- _Page excerpt_:
____________
Common Systems Programming Optimizations and Tricks - ptc
https://paulcavallaro.com/blog/common-systems-programming-optimizations-tricks/
======
ncmncm
A discussion of systems programming optimization that doesn't start with
single-writer ring buffers starts on the wrong foot.

Those other tricks are excellent, and I use all of them, in cases where they
work at all. But, e.g., seeking a way not to need to take a lock at all should
come before discovering a low-contention locking protocol.

Readers should note that packing spare bits into the bottom bits of suitably
aligned pointers is more portable than using high bits. Any page-aligned
pointer has at least 12 bits free at the bottom, and any malloc'd pointer has
at least 2, often 4.
____________
- _Information given_:

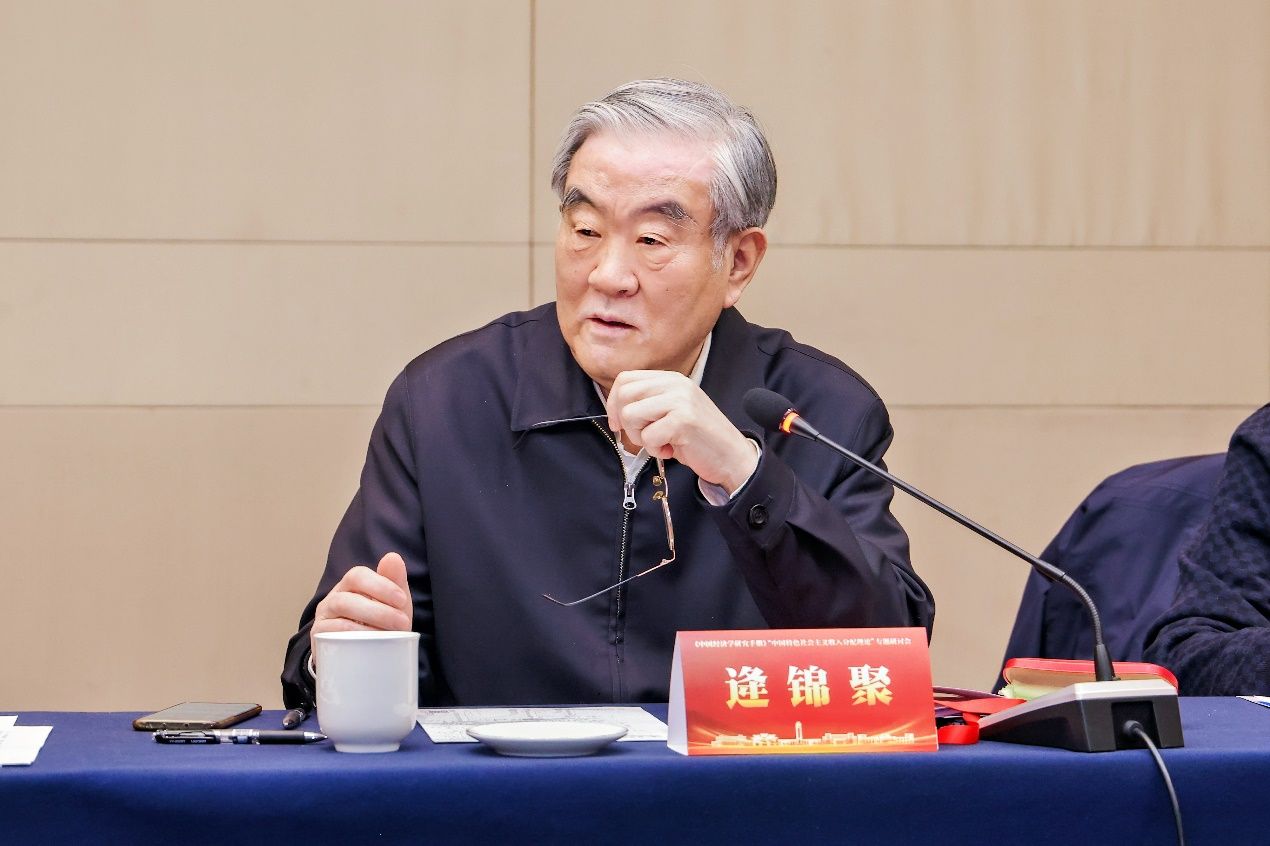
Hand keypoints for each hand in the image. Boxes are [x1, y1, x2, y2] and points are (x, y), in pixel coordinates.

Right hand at [311, 552, 412, 655]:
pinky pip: (331, 632)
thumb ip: (395, 581)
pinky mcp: (319, 637)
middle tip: (401, 622)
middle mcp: (335, 598)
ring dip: (366, 621)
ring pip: (339, 611)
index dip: (380, 585)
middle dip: (378, 609)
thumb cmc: (381, 625)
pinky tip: (370, 643)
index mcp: (352, 586)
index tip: (402, 600)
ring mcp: (324, 617)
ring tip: (389, 634)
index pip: (358, 575)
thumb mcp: (394, 605)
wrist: (368, 657)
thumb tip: (393, 557)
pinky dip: (352, 635)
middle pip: (348, 596)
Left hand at [605, 370, 758, 491]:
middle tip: (645, 436)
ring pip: (630, 415)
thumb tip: (614, 409)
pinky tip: (673, 449)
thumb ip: (648, 402)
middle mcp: (675, 384)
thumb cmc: (697, 438)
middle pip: (624, 395)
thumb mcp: (672, 410)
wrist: (732, 455)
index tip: (618, 423)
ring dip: (640, 437)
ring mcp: (680, 400)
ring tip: (661, 442)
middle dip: (626, 423)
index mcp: (671, 378)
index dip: (613, 403)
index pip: (625, 379)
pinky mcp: (683, 420)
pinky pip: (648, 436)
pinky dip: (656, 450)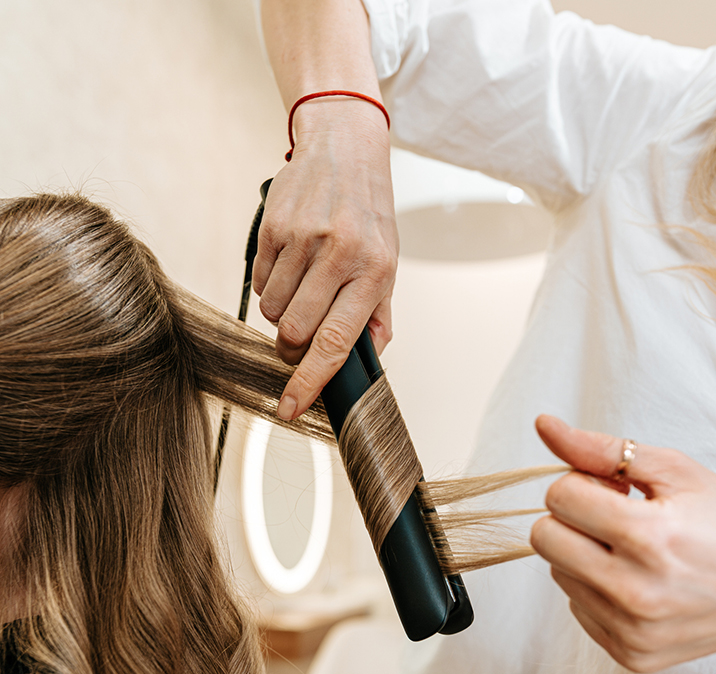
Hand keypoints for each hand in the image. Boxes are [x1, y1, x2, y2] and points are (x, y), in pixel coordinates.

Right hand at [253, 101, 396, 419]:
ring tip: (303, 283)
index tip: (290, 408)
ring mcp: (304, 238)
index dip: (309, 382)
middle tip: (301, 331)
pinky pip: (259, 282)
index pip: (335, 343)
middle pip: (294, 332)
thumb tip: (363, 366)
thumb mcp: (387, 265)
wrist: (344, 147)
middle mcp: (340, 254)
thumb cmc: (368, 215)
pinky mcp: (274, 226)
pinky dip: (270, 284)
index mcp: (374, 272)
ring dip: (281, 311)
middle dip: (291, 344)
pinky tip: (290, 261)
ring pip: (272, 310)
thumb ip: (376, 318)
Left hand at [530, 415, 715, 672]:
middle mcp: (635, 591)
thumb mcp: (675, 473)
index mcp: (648, 537)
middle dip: (572, 519)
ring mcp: (632, 629)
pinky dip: (598, 590)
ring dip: (584, 555)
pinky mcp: (631, 654)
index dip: (582, 484)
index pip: (559, 497)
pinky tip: (637, 581)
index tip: (612, 489)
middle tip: (613, 518)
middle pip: (545, 538)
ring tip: (632, 550)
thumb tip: (544, 426)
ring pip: (558, 574)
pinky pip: (577, 608)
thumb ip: (604, 449)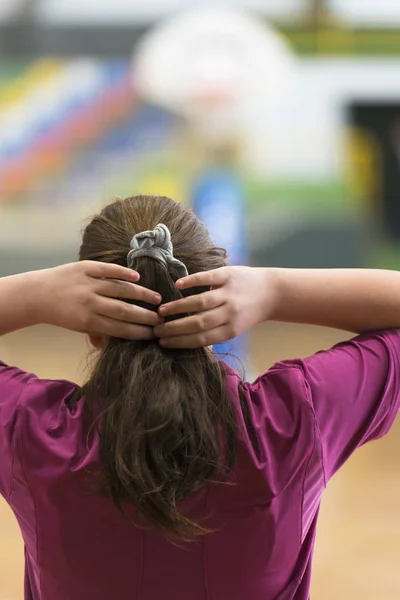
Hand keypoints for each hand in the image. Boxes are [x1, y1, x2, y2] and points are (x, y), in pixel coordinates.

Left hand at [38, 261, 161, 339]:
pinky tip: (137, 278)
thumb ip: (94, 333)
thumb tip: (107, 345)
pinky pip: (109, 270)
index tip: (153, 333)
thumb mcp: (76, 327)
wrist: (36, 294)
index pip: (120, 328)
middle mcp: (90, 303)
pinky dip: (123, 273)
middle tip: (160, 318)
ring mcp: (88, 283)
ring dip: (141, 294)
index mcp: (88, 321)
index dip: (139, 331)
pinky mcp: (86, 268)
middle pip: (124, 310)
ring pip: (121, 289)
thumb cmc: (59, 313)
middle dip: (145, 316)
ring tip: (156, 298)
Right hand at [154, 266, 274, 348]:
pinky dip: (191, 281)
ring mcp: (228, 293)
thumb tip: (187, 342)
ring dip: (178, 307)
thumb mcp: (235, 328)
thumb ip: (215, 333)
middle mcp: (229, 313)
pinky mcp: (228, 275)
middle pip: (198, 323)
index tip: (163, 342)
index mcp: (230, 329)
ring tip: (162, 311)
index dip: (180, 342)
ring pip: (200, 302)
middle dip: (175, 328)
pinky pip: (207, 278)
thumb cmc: (249, 312)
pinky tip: (177, 285)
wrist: (273, 292)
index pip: (201, 338)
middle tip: (157, 329)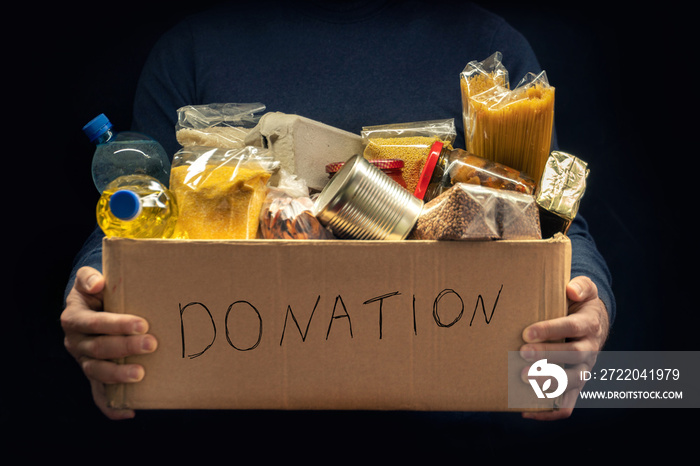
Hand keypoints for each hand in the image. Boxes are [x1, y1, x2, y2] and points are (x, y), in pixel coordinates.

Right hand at [61, 266, 156, 419]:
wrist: (91, 307)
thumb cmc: (97, 292)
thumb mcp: (88, 280)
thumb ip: (89, 278)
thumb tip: (98, 283)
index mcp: (74, 319)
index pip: (94, 323)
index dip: (117, 324)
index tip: (142, 323)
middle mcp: (76, 343)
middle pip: (98, 349)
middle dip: (125, 348)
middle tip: (152, 343)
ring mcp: (84, 362)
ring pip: (97, 373)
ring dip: (118, 375)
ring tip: (141, 374)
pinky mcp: (94, 376)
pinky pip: (99, 395)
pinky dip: (111, 406)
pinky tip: (129, 411)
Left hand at [519, 275, 609, 420]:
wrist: (593, 323)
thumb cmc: (579, 304)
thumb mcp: (585, 289)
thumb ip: (581, 286)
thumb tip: (570, 289)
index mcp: (590, 325)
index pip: (572, 328)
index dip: (551, 330)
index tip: (527, 332)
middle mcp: (590, 350)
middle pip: (572, 356)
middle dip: (546, 356)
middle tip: (521, 353)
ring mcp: (583, 371)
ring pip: (572, 382)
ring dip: (548, 381)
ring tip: (522, 377)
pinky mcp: (574, 386)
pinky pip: (567, 406)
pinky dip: (548, 412)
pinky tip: (525, 409)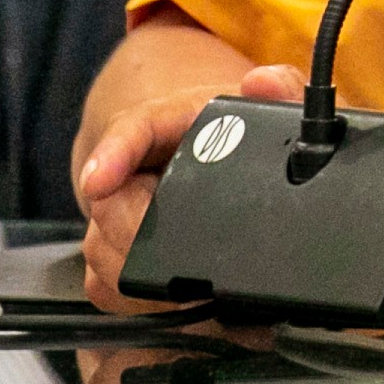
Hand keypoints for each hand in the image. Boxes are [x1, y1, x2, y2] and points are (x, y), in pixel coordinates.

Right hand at [73, 53, 297, 310]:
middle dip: (140, 235)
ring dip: (140, 273)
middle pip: (110, 205)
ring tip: (191, 283)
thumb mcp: (277, 113)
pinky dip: (136, 300)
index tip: (98, 180)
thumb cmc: (250, 139)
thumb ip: (285, 91)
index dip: (113, 154)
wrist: (231, 160)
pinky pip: (104, 285)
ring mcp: (123, 212)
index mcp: (175, 121)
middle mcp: (138, 166)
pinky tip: (179, 301)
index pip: (133, 127)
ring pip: (101, 249)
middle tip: (188, 259)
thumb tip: (264, 82)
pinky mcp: (120, 254)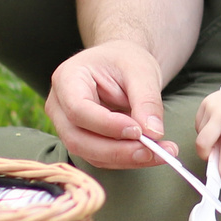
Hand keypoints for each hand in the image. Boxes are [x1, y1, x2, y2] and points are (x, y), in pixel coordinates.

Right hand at [43, 40, 168, 168]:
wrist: (121, 64)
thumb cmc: (126, 61)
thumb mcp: (142, 71)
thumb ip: (147, 100)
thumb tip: (154, 133)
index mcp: (67, 78)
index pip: (78, 109)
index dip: (106, 125)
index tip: (138, 131)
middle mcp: (59, 106)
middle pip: (78, 139)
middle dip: (117, 150)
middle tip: (153, 151)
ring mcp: (67, 126)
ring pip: (89, 153)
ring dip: (125, 158)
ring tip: (161, 153)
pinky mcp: (82, 140)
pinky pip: (100, 157)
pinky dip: (126, 159)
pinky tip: (151, 154)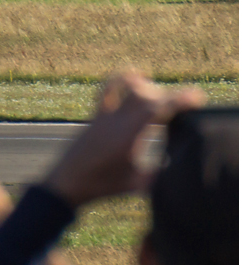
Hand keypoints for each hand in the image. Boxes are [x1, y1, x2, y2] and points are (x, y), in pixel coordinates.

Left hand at [43, 71, 204, 208]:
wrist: (66, 182)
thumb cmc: (102, 186)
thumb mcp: (138, 183)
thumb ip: (161, 174)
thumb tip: (182, 165)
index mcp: (127, 137)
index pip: (154, 110)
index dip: (177, 101)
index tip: (197, 98)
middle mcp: (114, 121)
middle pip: (145, 96)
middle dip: (171, 97)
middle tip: (189, 106)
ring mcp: (103, 115)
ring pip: (127, 89)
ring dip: (149, 88)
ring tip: (164, 99)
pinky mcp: (95, 115)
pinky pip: (107, 89)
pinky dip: (122, 79)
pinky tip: (138, 78)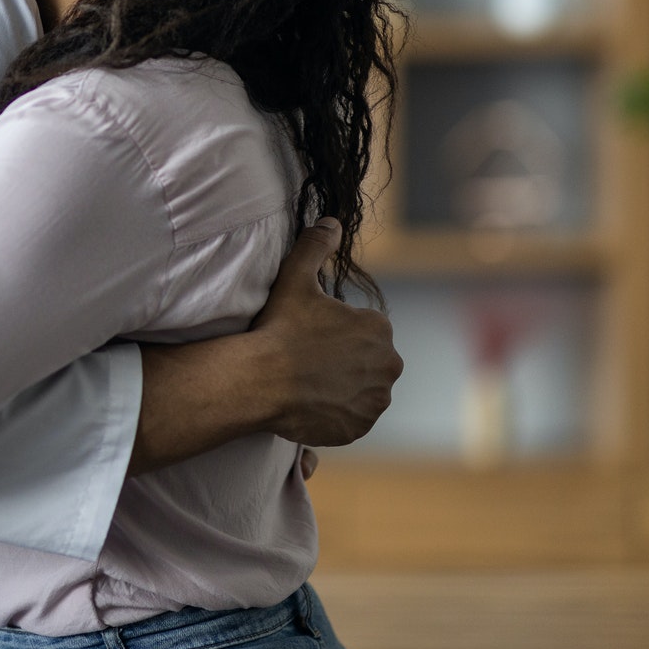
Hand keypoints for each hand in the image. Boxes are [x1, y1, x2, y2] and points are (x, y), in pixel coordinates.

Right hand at [126, 218, 397, 475]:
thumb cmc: (278, 328)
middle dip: (345, 361)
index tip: (310, 337)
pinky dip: (338, 413)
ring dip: (344, 387)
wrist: (260, 381)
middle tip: (308, 361)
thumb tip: (331, 220)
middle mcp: (388, 365)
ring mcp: (375, 400)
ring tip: (308, 384)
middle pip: (367, 361)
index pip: (363, 331)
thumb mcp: (294, 278)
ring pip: (363, 390)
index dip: (335, 333)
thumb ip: (315, 245)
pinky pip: (353, 418)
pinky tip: (312, 403)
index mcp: (378, 328)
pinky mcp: (360, 428)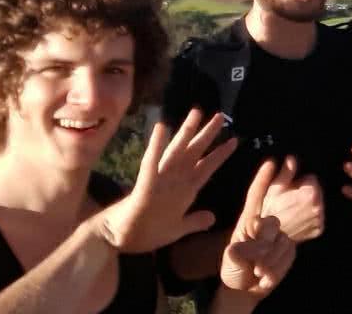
____________
- _Task directions_: Extend the thread on systems programming optimizations, picking up right after its last sentence. The records have nothing to do with this.

- _Response_:
Ring buffer counters into a power-of-2 sized buffer can be incremented without
bound, enabling use of ordinary arithmetic on them, and high bits masked off
cheaply on each use.

Probably the most neglected primitive data structure is the bitmapped set. A
`uint32_t` gives you a universe of 32 elements; a byte is enough for the days
of the week. The popcount native instruction is very valuable here, usually
expressed as `__builtin_popcount` in source code. C++98's `std::bitset`
provides Standard, portable access to it, but C++20 offers `std::popcount`
directly.